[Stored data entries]
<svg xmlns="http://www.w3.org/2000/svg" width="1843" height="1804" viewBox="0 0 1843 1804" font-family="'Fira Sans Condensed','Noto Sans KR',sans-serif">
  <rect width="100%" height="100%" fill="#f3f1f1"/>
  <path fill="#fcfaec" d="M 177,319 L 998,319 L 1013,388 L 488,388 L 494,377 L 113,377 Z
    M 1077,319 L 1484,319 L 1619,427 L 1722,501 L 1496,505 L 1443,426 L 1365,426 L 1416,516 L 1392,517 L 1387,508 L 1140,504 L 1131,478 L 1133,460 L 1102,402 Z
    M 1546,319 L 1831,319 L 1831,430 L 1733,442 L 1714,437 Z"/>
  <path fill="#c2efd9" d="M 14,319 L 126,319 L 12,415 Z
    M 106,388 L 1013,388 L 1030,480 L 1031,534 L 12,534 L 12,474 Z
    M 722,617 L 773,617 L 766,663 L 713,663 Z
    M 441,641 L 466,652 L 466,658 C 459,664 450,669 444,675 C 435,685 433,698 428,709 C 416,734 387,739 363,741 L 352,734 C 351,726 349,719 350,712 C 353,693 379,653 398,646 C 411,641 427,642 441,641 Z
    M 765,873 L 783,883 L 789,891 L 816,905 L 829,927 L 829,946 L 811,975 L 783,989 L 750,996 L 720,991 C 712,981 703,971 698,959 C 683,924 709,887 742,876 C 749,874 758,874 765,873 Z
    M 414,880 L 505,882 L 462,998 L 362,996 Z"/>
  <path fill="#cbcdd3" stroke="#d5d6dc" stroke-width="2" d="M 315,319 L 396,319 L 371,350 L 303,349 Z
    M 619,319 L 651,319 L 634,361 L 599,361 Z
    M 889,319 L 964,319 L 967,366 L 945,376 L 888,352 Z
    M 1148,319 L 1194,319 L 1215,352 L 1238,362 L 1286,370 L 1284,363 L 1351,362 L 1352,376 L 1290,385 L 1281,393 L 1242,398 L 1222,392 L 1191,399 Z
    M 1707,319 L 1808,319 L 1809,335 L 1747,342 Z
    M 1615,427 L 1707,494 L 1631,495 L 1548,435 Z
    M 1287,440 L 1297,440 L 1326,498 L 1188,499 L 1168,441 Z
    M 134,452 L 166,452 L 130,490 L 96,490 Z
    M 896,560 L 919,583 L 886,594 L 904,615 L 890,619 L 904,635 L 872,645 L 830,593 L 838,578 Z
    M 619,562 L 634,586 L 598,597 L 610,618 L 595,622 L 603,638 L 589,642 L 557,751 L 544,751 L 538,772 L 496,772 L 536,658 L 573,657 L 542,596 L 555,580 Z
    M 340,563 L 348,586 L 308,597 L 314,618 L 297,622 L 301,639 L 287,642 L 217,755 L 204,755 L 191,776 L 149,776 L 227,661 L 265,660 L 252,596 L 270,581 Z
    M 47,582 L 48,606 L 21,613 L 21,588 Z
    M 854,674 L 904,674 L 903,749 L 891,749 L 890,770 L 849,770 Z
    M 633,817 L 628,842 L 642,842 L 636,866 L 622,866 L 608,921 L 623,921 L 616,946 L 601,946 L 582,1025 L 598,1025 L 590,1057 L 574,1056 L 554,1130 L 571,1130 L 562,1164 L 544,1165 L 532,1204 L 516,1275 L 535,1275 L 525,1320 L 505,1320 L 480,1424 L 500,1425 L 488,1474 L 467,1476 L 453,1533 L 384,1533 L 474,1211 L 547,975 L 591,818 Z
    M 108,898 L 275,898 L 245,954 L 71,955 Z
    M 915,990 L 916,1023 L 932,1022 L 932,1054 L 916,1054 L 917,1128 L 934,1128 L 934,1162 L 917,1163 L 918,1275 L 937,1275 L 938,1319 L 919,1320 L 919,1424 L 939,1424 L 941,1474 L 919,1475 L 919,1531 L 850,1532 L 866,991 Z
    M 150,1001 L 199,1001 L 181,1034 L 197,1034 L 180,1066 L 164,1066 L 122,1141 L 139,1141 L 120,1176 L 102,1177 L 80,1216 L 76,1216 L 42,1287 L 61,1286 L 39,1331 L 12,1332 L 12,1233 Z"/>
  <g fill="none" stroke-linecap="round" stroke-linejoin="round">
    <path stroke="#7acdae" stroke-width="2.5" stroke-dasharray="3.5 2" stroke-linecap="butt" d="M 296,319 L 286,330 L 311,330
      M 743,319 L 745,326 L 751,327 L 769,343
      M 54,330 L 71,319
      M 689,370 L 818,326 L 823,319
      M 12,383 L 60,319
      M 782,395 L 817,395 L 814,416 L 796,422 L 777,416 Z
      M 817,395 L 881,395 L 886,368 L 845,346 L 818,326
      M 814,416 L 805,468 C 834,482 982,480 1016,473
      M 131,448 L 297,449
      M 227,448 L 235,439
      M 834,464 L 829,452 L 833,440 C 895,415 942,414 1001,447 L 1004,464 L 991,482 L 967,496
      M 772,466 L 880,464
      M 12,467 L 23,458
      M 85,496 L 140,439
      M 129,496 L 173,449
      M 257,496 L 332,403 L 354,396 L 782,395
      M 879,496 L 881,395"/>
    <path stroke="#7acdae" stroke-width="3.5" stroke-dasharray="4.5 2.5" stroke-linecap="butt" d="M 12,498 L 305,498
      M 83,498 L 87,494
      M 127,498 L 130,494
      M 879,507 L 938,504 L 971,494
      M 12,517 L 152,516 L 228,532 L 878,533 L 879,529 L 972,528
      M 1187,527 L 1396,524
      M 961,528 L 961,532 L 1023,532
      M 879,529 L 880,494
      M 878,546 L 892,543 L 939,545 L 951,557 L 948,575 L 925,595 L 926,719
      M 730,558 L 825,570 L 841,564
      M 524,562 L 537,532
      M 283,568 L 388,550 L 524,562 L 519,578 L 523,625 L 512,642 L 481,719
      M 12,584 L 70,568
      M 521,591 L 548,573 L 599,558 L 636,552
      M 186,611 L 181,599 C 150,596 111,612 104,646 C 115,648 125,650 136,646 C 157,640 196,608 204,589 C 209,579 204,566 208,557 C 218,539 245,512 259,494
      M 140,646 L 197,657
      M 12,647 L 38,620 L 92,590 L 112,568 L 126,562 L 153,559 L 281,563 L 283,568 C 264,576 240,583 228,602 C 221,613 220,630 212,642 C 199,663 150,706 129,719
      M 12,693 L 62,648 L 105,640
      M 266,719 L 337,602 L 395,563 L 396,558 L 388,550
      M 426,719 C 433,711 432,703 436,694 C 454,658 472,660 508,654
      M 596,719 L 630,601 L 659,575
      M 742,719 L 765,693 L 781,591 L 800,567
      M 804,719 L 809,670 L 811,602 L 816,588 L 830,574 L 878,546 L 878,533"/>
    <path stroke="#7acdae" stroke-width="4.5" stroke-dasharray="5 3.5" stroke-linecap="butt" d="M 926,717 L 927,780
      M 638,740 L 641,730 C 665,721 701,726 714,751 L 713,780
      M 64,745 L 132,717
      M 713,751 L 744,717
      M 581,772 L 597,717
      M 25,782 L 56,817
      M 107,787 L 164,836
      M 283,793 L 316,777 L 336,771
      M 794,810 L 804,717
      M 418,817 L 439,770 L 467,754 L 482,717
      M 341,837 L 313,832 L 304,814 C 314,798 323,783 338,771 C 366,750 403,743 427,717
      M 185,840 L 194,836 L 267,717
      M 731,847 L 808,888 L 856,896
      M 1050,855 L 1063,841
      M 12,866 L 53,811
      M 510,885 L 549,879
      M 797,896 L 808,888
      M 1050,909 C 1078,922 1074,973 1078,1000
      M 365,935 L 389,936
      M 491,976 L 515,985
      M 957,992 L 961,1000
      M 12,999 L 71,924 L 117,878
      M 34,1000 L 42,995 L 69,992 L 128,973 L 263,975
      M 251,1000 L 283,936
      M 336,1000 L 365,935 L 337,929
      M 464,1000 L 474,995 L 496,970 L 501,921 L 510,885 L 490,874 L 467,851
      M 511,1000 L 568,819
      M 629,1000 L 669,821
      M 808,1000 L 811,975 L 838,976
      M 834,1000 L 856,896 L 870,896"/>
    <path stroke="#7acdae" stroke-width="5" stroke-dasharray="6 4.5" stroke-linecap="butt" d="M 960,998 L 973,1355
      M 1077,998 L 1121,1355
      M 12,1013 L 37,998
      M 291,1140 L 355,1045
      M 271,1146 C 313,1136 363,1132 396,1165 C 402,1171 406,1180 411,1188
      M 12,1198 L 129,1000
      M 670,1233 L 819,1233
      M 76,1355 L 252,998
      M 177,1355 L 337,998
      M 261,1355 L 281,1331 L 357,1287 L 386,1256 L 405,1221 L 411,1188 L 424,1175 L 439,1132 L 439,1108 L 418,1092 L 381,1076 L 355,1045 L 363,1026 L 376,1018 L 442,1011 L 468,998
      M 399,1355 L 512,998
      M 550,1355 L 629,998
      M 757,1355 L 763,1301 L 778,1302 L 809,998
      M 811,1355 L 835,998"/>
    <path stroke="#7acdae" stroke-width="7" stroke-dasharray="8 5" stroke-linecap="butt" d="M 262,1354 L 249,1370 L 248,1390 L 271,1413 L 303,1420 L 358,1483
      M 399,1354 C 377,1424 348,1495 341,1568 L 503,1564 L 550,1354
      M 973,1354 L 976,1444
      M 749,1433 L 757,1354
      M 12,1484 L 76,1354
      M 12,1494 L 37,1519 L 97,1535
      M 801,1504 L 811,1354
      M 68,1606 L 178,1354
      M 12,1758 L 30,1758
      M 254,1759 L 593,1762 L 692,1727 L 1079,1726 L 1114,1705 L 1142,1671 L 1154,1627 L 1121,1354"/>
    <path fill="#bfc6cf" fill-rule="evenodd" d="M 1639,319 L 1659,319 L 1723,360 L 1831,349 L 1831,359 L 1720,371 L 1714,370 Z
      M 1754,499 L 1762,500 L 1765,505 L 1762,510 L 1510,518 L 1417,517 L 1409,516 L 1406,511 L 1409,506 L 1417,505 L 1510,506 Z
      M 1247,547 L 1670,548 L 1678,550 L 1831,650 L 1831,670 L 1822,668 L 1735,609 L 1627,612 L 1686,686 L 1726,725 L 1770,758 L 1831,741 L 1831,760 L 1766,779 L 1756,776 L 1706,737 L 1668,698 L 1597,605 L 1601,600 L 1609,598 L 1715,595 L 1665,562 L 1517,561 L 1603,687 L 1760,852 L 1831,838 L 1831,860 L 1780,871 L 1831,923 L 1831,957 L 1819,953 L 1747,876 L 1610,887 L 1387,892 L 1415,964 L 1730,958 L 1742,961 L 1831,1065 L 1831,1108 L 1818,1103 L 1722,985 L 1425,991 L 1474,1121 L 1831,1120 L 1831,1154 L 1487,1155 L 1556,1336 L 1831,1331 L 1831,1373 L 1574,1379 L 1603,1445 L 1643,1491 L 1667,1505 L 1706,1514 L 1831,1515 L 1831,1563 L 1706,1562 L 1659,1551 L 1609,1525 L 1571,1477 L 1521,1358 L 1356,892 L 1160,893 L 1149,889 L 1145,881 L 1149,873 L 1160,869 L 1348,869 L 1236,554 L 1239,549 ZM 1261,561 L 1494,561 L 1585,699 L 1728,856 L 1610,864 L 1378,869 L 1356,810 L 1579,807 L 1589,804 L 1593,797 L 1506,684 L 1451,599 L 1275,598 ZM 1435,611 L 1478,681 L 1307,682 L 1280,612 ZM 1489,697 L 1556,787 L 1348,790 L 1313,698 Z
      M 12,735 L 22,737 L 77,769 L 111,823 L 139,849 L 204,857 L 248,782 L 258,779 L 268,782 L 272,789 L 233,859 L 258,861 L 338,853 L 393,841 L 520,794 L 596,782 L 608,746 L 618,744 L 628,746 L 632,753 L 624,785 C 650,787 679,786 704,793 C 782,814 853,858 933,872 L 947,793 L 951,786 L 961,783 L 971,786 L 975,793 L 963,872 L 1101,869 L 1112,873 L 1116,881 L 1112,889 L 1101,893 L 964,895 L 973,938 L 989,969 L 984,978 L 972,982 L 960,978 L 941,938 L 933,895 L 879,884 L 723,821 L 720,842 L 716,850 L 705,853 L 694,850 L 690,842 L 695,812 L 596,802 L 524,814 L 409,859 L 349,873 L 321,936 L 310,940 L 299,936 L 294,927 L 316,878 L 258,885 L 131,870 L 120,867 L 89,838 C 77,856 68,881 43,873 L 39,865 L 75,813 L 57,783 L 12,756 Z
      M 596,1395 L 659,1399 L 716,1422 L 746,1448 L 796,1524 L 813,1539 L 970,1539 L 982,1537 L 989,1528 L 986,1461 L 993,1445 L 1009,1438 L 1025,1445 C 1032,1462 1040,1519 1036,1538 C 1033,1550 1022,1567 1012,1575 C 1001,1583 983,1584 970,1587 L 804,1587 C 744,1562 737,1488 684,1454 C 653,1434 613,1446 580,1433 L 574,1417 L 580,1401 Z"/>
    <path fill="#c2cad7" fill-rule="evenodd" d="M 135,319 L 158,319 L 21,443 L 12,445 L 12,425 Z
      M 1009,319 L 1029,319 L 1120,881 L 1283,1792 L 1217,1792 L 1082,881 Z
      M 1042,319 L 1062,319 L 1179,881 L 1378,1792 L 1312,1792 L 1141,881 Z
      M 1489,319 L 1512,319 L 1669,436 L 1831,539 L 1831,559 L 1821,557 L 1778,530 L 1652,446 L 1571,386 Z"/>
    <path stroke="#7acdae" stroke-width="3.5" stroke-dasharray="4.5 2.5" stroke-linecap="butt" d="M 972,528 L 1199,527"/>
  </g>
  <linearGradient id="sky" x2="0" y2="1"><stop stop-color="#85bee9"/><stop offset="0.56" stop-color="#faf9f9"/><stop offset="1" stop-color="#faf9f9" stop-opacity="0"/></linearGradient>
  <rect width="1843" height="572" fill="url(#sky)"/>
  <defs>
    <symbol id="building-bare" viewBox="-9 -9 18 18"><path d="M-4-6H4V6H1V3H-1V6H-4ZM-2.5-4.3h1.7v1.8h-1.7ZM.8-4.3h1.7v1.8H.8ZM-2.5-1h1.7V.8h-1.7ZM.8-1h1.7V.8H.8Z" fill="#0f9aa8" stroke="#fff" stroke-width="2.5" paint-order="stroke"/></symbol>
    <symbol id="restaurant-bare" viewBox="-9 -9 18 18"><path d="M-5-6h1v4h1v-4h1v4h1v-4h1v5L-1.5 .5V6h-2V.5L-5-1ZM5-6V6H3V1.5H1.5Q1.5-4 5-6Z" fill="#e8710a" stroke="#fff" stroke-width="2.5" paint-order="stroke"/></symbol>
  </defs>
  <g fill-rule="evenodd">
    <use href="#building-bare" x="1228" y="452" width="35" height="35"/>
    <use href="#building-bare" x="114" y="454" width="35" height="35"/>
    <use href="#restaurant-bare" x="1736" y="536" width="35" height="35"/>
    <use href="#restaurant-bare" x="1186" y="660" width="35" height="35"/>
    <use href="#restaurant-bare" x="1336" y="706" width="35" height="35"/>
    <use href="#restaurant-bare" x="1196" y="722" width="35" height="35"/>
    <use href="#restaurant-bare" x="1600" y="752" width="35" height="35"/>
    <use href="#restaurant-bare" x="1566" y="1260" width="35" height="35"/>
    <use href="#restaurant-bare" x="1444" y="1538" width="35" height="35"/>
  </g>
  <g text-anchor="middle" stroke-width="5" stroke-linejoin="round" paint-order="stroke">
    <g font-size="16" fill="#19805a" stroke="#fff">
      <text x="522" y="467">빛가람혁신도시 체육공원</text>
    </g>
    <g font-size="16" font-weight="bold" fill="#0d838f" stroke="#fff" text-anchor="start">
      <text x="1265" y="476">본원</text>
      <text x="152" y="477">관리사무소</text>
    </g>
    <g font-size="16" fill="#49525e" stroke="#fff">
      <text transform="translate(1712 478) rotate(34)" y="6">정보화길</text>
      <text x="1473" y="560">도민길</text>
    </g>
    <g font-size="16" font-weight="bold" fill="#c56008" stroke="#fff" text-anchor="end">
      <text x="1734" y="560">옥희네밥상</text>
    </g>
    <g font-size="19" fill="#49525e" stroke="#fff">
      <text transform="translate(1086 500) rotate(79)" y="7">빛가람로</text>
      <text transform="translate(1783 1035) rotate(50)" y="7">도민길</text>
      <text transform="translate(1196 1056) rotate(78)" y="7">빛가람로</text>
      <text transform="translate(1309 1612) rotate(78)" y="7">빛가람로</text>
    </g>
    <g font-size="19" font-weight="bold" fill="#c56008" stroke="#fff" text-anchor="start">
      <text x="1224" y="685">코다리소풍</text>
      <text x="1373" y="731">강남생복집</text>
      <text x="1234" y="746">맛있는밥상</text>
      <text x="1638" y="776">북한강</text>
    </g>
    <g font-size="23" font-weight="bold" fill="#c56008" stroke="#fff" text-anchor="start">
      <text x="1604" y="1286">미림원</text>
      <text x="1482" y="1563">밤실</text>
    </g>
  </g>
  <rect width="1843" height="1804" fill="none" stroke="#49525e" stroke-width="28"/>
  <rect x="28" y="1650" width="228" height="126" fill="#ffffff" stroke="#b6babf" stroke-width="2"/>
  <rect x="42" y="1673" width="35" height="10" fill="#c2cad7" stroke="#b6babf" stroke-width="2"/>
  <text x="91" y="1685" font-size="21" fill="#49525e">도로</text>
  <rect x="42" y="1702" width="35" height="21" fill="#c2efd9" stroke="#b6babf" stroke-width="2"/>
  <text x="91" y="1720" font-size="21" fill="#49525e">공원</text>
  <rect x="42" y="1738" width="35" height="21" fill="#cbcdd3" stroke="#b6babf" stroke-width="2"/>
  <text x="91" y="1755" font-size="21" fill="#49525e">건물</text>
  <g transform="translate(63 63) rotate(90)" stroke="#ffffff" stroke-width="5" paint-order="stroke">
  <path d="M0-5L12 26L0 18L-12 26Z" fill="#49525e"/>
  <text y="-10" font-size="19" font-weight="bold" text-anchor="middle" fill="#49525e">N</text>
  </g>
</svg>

Task = The required answer is the run of lines above, starting at the line with "M 47,582 L 48,606 L 21,613 L 21,588 Z" and ending at the line with "M 879,496 L", reproduced exactly with both ends.

Response area =
    M 47,582 L 48,606 L 21,613 L 21,588 Z
    M 854,674 L 904,674 L 903,749 L 891,749 L 890,770 L 849,770 Z
    M 633,817 L 628,842 L 642,842 L 636,866 L 622,866 L 608,921 L 623,921 L 616,946 L 601,946 L 582,1025 L 598,1025 L 590,1057 L 574,1056 L 554,1130 L 571,1130 L 562,1164 L 544,1165 L 532,1204 L 516,1275 L 535,1275 L 525,1320 L 505,1320 L 480,1424 L 500,1425 L 488,1474 L 467,1476 L 453,1533 L 384,1533 L 474,1211 L 547,975 L 591,818 Z
    M 108,898 L 275,898 L 245,954 L 71,955 Z
    M 915,990 L 916,1023 L 932,1022 L 932,1054 L 916,1054 L 917,1128 L 934,1128 L 934,1162 L 917,1163 L 918,1275 L 937,1275 L 938,1319 L 919,1320 L 919,1424 L 939,1424 L 941,1474 L 919,1475 L 919,1531 L 850,1532 L 866,991 Z
    M 150,1001 L 199,1001 L 181,1034 L 197,1034 L 180,1066 L 164,1066 L 122,1141 L 139,1141 L 120,1176 L 102,1177 L 80,1216 L 76,1216 L 42,1287 L 61,1286 L 39,1331 L 12,1332 L 12,1233 Z"/>
  <g fill="none" stroke-linecap="round" stroke-linejoin="round">
    <path stroke="#7acdae" stroke-width="2.5" stroke-dasharray="3.5 2" stroke-linecap="butt" d="M 296,319 L 286,330 L 311,330
      M 743,319 L 745,326 L 751,327 L 769,343
      M 54,330 L 71,319
      M 689,370 L 818,326 L 823,319
      M 12,383 L 60,319
      M 782,395 L 817,395 L 814,416 L 796,422 L 777,416 Z
      M 817,395 L 881,395 L 886,368 L 845,346 L 818,326
      M 814,416 L 805,468 C 834,482 982,480 1016,473
      M 131,448 L 297,449
      M 227,448 L 235,439
      M 834,464 L 829,452 L 833,440 C 895,415 942,414 1001,447 L 1004,464 L 991,482 L 967,496
      M 772,466 L 880,464
      M 12,467 L 23,458
      M 85,496 L 140,439
      M 129,496 L 173,449
      M 257,496 L 332,403 L 354,396 L 782,395
      M 879,496 L 881,395"/>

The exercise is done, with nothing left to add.